Covering songs like Billy Joel's 'Leningrad', or Runrig's 'Protect and Survive', the band didn't really rouse the audience until 'The Mighty Atlantic', with its echoes of lost Scottish fishermen at sea, and Dougie Maclean's marvelous number 'Feels so near' sent the goose flesh prickling and a warm feeling spread throughout the room.

By the time we got to that Bushbury's favourite, 'Sixty Percent Proof', we were all glad we'd jumped in the car and made the pilgrimage to Allendale, the home of intimate live music in Tynedale. And it was such a treat to enjoy the band enjoying the gig -- audiences often fail to appreciate how important they themselves are to a live show, but this was one night where a superlative audience pushed the quality up a notch or two, and that special reverberating cycle of appreciation and answering sparkle in performance really showed.
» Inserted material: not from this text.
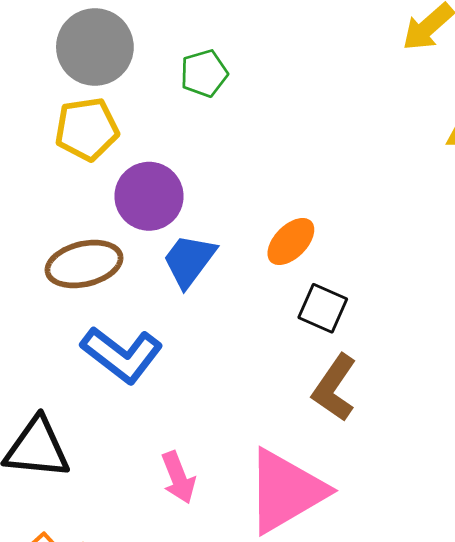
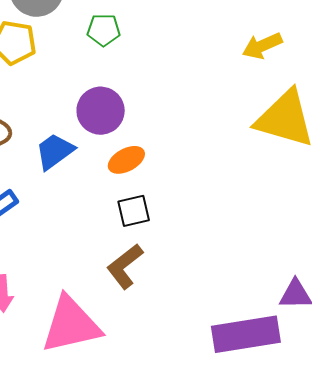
purple circle: (149, 196) -> (101, 111), moved
black square: (323, 308) -> (134, 211), turned 36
After the break, the songs tumbled out, from 'The old maid in the garret' to 'The Hiring', and including the requisite folky homesickness theme as in Eric Bogle's 'The hills of home'. By the time we'd done 'All for my Geordie' and a reprise of another Bushbury's classic 'You're not my brother', we were quite ready to weep along with Angelien's crystal clear high notes for 'The bonny bonny banks of Loch Lomond'.

All in all, a good night, and what more could anyone ask, of a cold indifferent weekend evening deep in a frozen wilderness?